Эта мрачность – не та, что бывает в шторм, но долго тянущаяся, главная школа. Острова и года, наука одиночества. Их вдруг становится меньше, они живут на острове без того, кто здесь главный. Говорят они мало и тихо, делаются вспыльчивыми и нетерпеливыми. Лофотены – такое место, откуда не каждый возвращается домой целым и невредимым, это игра на смерть, в которой каждую зиму сорок мужчин уходит на дно, вслух об этом не говорят, ограничиваясь полунамеками. По числу могильных крестов без покойников никакие погосты не сравнятся со здешними, вдоль всего моря раскиданных, Богом хранимых.

Так тянутся дни в январе.

И еще три месяца.

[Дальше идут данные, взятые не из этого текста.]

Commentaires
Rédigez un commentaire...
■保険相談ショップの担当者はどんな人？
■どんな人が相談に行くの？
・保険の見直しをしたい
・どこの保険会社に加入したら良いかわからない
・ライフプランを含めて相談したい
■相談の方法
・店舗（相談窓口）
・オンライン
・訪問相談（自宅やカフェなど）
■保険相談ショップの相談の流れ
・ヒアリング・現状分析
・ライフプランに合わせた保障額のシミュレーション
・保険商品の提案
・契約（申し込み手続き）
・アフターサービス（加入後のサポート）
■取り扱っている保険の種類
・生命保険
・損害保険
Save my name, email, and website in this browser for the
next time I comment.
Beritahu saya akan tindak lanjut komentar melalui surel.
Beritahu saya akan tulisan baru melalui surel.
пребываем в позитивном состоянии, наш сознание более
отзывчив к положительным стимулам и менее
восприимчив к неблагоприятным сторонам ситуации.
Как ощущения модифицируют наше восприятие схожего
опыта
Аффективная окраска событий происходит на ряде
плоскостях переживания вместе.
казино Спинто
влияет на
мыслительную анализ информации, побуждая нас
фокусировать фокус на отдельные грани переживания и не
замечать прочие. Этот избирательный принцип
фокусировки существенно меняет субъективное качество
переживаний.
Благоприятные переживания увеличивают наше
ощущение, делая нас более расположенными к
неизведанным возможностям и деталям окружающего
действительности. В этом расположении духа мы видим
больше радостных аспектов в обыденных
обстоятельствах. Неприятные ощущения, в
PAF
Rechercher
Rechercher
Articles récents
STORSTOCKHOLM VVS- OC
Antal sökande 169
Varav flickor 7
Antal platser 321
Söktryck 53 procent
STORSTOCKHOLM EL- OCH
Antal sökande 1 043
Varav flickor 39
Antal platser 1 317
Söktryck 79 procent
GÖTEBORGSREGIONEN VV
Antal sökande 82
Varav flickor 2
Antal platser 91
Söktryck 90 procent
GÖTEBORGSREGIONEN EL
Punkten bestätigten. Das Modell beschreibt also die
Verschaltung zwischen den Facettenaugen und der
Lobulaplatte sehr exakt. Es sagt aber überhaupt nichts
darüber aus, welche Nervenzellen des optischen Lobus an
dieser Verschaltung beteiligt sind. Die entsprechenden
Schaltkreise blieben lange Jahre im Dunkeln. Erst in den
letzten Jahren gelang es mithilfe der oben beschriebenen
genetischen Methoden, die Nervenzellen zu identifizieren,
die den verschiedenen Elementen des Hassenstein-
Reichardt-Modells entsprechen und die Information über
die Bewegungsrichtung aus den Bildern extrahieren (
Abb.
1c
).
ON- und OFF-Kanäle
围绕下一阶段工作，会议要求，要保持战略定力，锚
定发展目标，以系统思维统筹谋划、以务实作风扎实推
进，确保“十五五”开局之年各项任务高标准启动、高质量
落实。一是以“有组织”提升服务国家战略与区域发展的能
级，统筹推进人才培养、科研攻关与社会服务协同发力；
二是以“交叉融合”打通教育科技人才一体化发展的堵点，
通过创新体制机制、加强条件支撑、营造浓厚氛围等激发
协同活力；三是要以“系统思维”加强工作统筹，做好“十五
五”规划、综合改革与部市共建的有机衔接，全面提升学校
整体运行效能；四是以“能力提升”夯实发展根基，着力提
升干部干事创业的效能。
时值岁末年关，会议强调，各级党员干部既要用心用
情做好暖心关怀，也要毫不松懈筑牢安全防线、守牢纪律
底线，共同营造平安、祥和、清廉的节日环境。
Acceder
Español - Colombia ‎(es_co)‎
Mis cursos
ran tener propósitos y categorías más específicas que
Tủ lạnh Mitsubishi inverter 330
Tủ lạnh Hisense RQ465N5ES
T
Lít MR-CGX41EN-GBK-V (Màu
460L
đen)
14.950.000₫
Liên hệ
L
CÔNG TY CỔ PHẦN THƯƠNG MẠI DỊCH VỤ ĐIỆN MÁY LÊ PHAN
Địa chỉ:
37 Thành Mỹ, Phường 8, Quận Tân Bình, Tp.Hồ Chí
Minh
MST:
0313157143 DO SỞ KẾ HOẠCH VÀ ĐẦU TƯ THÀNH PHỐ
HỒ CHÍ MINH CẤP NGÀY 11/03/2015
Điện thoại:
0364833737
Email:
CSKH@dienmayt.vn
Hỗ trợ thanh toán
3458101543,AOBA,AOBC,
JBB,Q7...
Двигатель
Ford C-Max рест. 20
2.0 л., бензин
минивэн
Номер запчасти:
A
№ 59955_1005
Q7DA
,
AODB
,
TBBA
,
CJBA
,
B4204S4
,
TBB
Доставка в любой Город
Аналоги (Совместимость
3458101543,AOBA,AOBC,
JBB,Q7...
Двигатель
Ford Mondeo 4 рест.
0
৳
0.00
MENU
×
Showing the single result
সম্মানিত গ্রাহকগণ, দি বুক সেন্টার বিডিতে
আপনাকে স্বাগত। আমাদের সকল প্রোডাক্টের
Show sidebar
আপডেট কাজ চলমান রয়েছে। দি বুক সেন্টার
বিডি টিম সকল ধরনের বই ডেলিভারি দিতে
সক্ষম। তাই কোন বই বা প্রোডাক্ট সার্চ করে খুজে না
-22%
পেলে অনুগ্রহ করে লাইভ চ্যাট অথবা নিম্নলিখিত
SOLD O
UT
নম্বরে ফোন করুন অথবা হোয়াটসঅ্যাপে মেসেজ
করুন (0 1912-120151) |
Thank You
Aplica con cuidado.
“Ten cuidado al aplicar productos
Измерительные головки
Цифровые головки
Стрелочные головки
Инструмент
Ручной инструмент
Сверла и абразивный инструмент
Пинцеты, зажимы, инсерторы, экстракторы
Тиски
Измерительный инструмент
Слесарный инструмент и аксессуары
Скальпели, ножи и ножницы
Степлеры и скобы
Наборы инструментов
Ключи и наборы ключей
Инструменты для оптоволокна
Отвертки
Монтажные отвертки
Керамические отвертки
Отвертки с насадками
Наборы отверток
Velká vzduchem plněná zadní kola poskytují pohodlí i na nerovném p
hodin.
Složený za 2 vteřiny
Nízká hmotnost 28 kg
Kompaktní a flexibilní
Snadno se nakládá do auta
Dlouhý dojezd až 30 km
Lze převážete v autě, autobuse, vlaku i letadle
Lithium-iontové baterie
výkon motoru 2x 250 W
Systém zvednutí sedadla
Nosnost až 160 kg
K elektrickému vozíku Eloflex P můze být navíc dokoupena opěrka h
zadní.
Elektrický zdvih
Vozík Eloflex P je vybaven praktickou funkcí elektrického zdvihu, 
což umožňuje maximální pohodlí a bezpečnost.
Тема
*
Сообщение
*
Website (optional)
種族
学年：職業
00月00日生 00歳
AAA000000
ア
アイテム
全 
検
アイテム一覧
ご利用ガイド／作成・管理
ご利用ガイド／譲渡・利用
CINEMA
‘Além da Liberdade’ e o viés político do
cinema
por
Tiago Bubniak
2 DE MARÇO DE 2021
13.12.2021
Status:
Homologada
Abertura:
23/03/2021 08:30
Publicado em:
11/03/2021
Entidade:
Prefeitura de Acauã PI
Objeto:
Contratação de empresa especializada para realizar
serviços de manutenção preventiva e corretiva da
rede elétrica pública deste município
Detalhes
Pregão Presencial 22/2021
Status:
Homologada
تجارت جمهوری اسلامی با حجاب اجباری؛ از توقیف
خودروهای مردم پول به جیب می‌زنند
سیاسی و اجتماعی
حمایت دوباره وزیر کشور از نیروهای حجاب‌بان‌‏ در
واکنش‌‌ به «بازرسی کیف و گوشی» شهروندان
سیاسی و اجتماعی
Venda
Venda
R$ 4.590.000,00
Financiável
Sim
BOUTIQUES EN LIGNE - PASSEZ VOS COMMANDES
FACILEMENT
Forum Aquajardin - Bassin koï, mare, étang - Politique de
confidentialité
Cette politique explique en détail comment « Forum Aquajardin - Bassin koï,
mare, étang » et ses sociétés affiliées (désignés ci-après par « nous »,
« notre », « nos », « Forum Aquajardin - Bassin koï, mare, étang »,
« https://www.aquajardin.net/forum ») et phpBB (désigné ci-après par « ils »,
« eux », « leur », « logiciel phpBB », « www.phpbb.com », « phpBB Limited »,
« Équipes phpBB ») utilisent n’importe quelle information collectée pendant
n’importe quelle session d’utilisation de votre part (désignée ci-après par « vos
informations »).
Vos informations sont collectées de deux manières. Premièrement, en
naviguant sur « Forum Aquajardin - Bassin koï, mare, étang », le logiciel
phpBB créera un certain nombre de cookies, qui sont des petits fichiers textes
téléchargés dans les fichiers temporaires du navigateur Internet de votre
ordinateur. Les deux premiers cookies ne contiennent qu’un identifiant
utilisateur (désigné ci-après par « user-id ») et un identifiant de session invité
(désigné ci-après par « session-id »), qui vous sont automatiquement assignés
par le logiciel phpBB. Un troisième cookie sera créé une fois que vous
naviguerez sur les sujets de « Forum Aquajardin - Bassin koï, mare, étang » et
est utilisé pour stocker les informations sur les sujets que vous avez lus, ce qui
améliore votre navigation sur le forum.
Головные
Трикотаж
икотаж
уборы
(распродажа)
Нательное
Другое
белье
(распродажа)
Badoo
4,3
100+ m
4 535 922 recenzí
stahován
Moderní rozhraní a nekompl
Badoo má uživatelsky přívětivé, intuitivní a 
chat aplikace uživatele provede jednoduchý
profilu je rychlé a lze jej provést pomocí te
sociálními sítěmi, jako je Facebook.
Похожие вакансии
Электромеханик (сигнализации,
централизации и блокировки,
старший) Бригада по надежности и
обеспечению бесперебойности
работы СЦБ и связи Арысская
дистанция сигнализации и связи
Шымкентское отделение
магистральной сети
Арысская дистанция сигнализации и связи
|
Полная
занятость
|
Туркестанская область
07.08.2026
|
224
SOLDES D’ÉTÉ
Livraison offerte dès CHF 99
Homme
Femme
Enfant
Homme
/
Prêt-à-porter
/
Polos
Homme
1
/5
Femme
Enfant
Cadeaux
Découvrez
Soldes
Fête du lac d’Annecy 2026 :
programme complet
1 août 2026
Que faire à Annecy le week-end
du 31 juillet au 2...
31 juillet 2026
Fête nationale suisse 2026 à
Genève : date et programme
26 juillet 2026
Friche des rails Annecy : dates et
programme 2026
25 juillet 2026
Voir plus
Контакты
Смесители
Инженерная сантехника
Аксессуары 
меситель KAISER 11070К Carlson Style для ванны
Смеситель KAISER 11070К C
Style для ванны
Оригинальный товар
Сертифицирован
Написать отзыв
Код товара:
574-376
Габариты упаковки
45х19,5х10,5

Морозы, метели и черт знает что еще.

А потом в мрачности видится проблеск надежды. Она становится все ярче, как и солнце на черном небе. Сперва, в январе, оно будто подбитый глаз, но в феврале краснеет и тлеет, а после наконец разгорается, как и положено небесному вулкану, они отправили во вспененную тьму человека, отправили его наугад, наудачу, и сейчас не исключено, что они дождутся его домой живым, возможно даже, с карманами, полными денег, ведь как ни крути, а именно на это на острове и надеются, у главы их семейства имеется собственная снасть и полная доля в лове.

Они получают письмо, одно письмо.

Его доставляет Томас с соседнего острова Стангхолмен или посланец с Хавстейна, где мужчины зимой остаются дома и ловят рыбу в родных краях, и приходит это письмо обычно в погожий денек на Пасху.

Но письмо короткое.

И написано оно не тем языком, на котором – это они отчетливо помнят – говорил их муж, и брат, и сын, и отец, а выдержано в замысловатом библейском ключе, как будто писал его кто-то незнакомый. От этого им кажется, будто он отдалился еще сильнее, уж лучше бы и не видеть им никакого письма. Мария об этом прямо заявляет, но теперь они хотя бы знают, что у него, по крайней мере, руки-ноги пока целы, что лов прошел как полагается, что непогода держала их на приколе и что один цедильщик рыбьего жира, который умеет тачать обувь, сшил Хансу пару новых рыбацких сапог, поэтому Ханс больше не будет мерзнуть в старых, – это немало, ну да, так оно, если вдуматься, и есть.

И вот, наконец, он возвращается домой, худющий, как прежде, на три года постаревший, с полубезумным взглядом, снедаемый одновременно желанием действовать и отоспаться, точно он и сам никак не решит, броситься ли ему сходу строить такую необходимую пристань или просто-напросто пойти, лечь и больше не вставать.

Удивительные это дни – дни по возвращении домой отца, и мужа, и брата, и сына. К тому же бывает это в конце апреля, когда свет навсегда вытеснил темноту, даже вечер больше не наступает, лишь утро, ягнята народились, трава проклюнулась, и гага вперевалку бродит по острову. Вернувшийся успокаивается: все так, как полагается, и так, как было прежде, потому что больше всех неизменности радуется тот, кто отсутствовал.

По утрам из северной залы доносится смех, потом родители спускаются в кухню, там теперь, после четырех месяцев, снова пахнет кофе – женщины кофе не пьют, а Мартин, как он сам говорит, урезывал себя. Ханс рассказывает про жизнь на севере, сыплет анекдотами, которые приходится объяснять и растолковывать. Он то и дело повторяет, какая Ингрид стала большая, такие большие девочки на коленях не сидят, хотя она все равно залезает к отцу на колени и еще несколько лет будет залезать. Время весенней страды, время гагачьего пуха, высиживания яиц на гнездах, три мирных летних месяца, когда все работают круглые сутки, на смену этим месяцам приходит осень, и тогда здесь и впрямь появляется пристань, но не из просмоленных бревен, как мечталось, а из камня, это оттого, что в счастливом детстве Ингрид все не так, как должно быть, в мире неспокойно, он охвачен пожаром.